◆ Consigne 1: Transcrivez intégralement le texte sur la propagande télévisée russe, sans rien y changer.
◆ Consigne 2: Recopiez mot pour mot, s'il vous plaît, les lignes des enregistrements allant de celle qui contient « if (response.statusCode == 200) » jusqu'à la fin des enregistrements, bornes comprises.

◆ Texte à examiner:
--------
Lauréate du Prix Françoise Demulder 2022

« Le pouvoir est de déchirer l’esprit humain en morceaux que l’on rassemble ensuite sous de nouvelles formes que l’on a choisies. » George Orwell, 1984

Le conflit en Ukraine est mené à coups de balles et d’artillerie, mais il avait déjà commencé des années plus tôt à la télévision russe. Depuis longtemps, la télévision d’État est la principale source d’information pour les Russes, et seules quelques chaînes indépendantes et souvent numériques assuraient un semblant d’équilibre. Depuis le début de l’invasion de l’Ukraine par la Russie, les médias critiques à l’égard du régime ont été fermés et les réseaux sociaux bloqués. Pour s’informer, la plupart des Russes n’ont plus que les chaînes de propagande soutenues par le Kremlin. Ils sont par conséquent nombreux à vivre aujourd’hui dans une réalité alternative où l’armée russe serait en train de « démilitariser » et « dénazifier » l’Ukraine, tout en menant une guerre contre le bloc occidental fasciste par le biais de la prétendue « opération spéciale ». Les catastrophes et vagues d’oppression se sont succédé pendant un siècle, ce qui a fait naître chez de nombreux Russes une forme d’acceptation passive et de léthargie qui sert bien Poutine.
--------
◆ Données fournies:
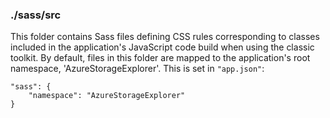 ### ./sass/src

This folder contains Sass files defining CSS rules corresponding to classes
included in the application's JavaScript code build when using the classic toolkit.
By default, files in this folder are mapped to the application's root namespace, 'AzureStorageExplorer'.
This is set in `"app.json"`:

    "sass": {
        "namespace": "AzureStorageExplorer"
    }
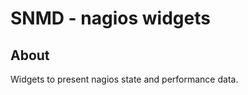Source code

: SNMD - nagios widgets
=====================

About
-----

Widgets to present nagios state and performance data.
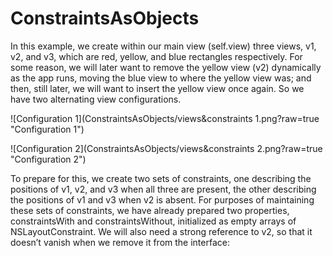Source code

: # ConstraintsAsObjects
In this example, we create within our main view (self.view) three views, v1, v2, and v3, which are red, yellow, and blue rectangles respectively. For some reason, we will later want to remove the yellow view (v2) dynamically as the app runs, moving the blue view to where the yellow view was; and then, still later, we will want to insert the yellow view once again. So we have two alternating view configurations. 

![Configuration 1](ConstraintsAsObjects/views&constraints 1.png?raw=true "Configuration 1")

![Configuration 2](ConstraintsAsObjects/views&constraints 2.png?raw=true "Configuration 2")

To prepare for this, we create two sets of constraints, one describing the positions of v1, v2, and v3 when all three are present, the other describing the positions of v1 and v3 when v2 is absent. For purposes of maintaining these sets of constraints, we have already prepared two properties, constraintsWith and constraintsWithout, initialized as empty arrays of NSLayoutConstraint. We will also need a strong reference to v2, so that it doesn’t vanish when we remove it from the interface:
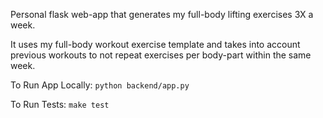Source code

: Personal flask web-app that generates my full-body lifting exercises 3X a week. 

It uses my full-body workout exercise template and takes into account previous workouts to not repeat exercises per body-part within the same week.

To Run App Locally: `python backend/app.py`

To Run Tests: `make test`
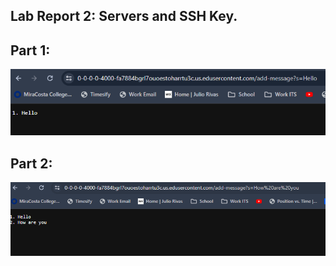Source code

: ## Lab Report 2: Servers and SSH Key.

## Part 1:
![Alt text](images/ex1.png "Example 1")

## Part 2:
![Alt text](images/ex2.png "Example 2")
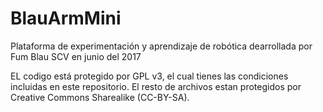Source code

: # BlauArmMini

Plataforma de experimentación y aprendizaje de robótica dearrollada por Fum Blau SCV en junio del 2017

EL codigo está protegido por GPL v3, el cual tienes las condiciones incluidas en este repositorio.
El resto de archivos estan protegidos por Creative Commons Sharealike (CC-BY-SA). 
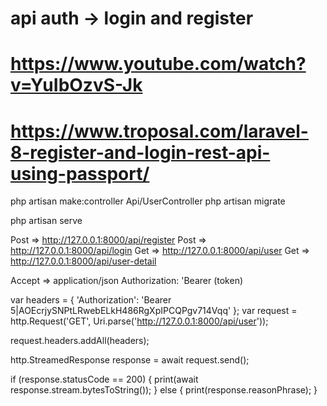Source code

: # api auth -> login and register
# https://www.youtube.com/watch?v=YuIbOzvS-Jk
# https://www.troposal.com/laravel-8-register-and-login-rest-api-using-passport/


php artisan make:controller Api/UserController
php artisan migrate


php artisan serve


Post => http://127.0.0.1:8000/api/register
Post => http://127.0.0.1:8000/api/login
Get => http://127.0.0.1:8000/api/user
Get => http://127.0.0.1:8000/api/user-detail



Accept => application/json
Authorization: 'Bearer (token)




var headers = {
  'Authorization': 'Bearer 5|AOEcrjySNPtLRwebELkH486RgXpIPCQPgv714Vqq'
};
var request = http.Request('GET', Uri.parse('http://127.0.0.1:8000/api/user'));

request.headers.addAll(headers);

http.StreamedResponse response = await request.send();

if (response.statusCode == 200) {
  print(await response.stream.bytesToString());
}
else {
  print(response.reasonPhrase);
}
--------
◆ Réponse rédigée 1:
Lauréate du Prix Françoise Demulder 2022

« Le pouvoir est de déchirer l’esprit humain en morceaux que l’on rassemble ensuite sous de nouvelles formes que l’on a choisies. » George Orwell, 1984

Le conflit en Ukraine est mené à coups de balles et d’artillerie, mais il avait déjà commencé des années plus tôt à la télévision russe. Depuis longtemps, la télévision d’État est la principale source d’information pour les Russes, et seules quelques chaînes indépendantes et souvent numériques assuraient un semblant d’équilibre. Depuis le début de l’invasion de l’Ukraine par la Russie, les médias critiques à l’égard du régime ont été fermés et les réseaux sociaux bloqués. Pour s’informer, la plupart des Russes n’ont plus que les chaînes de propagande soutenues par le Kremlin. Ils sont par conséquent nombreux à vivre aujourd’hui dans une réalité alternative où l’armée russe serait en train de « démilitariser » et « dénazifier » l’Ukraine, tout en menant une guerre contre le bloc occidental fasciste par le biais de la prétendue « opération spéciale ». Les catastrophes et vagues d’oppression se sont succédé pendant un siècle, ce qui a fait naître chez de nombreux Russes une forme d’acceptation passive et de léthargie qui sert bien Poutine.

◆ Réponse rédigée 2:
if (response.statusCode == 200) {
  print(await response.stream.bytesToString());
}
else {
  print(response.reasonPhrase);
}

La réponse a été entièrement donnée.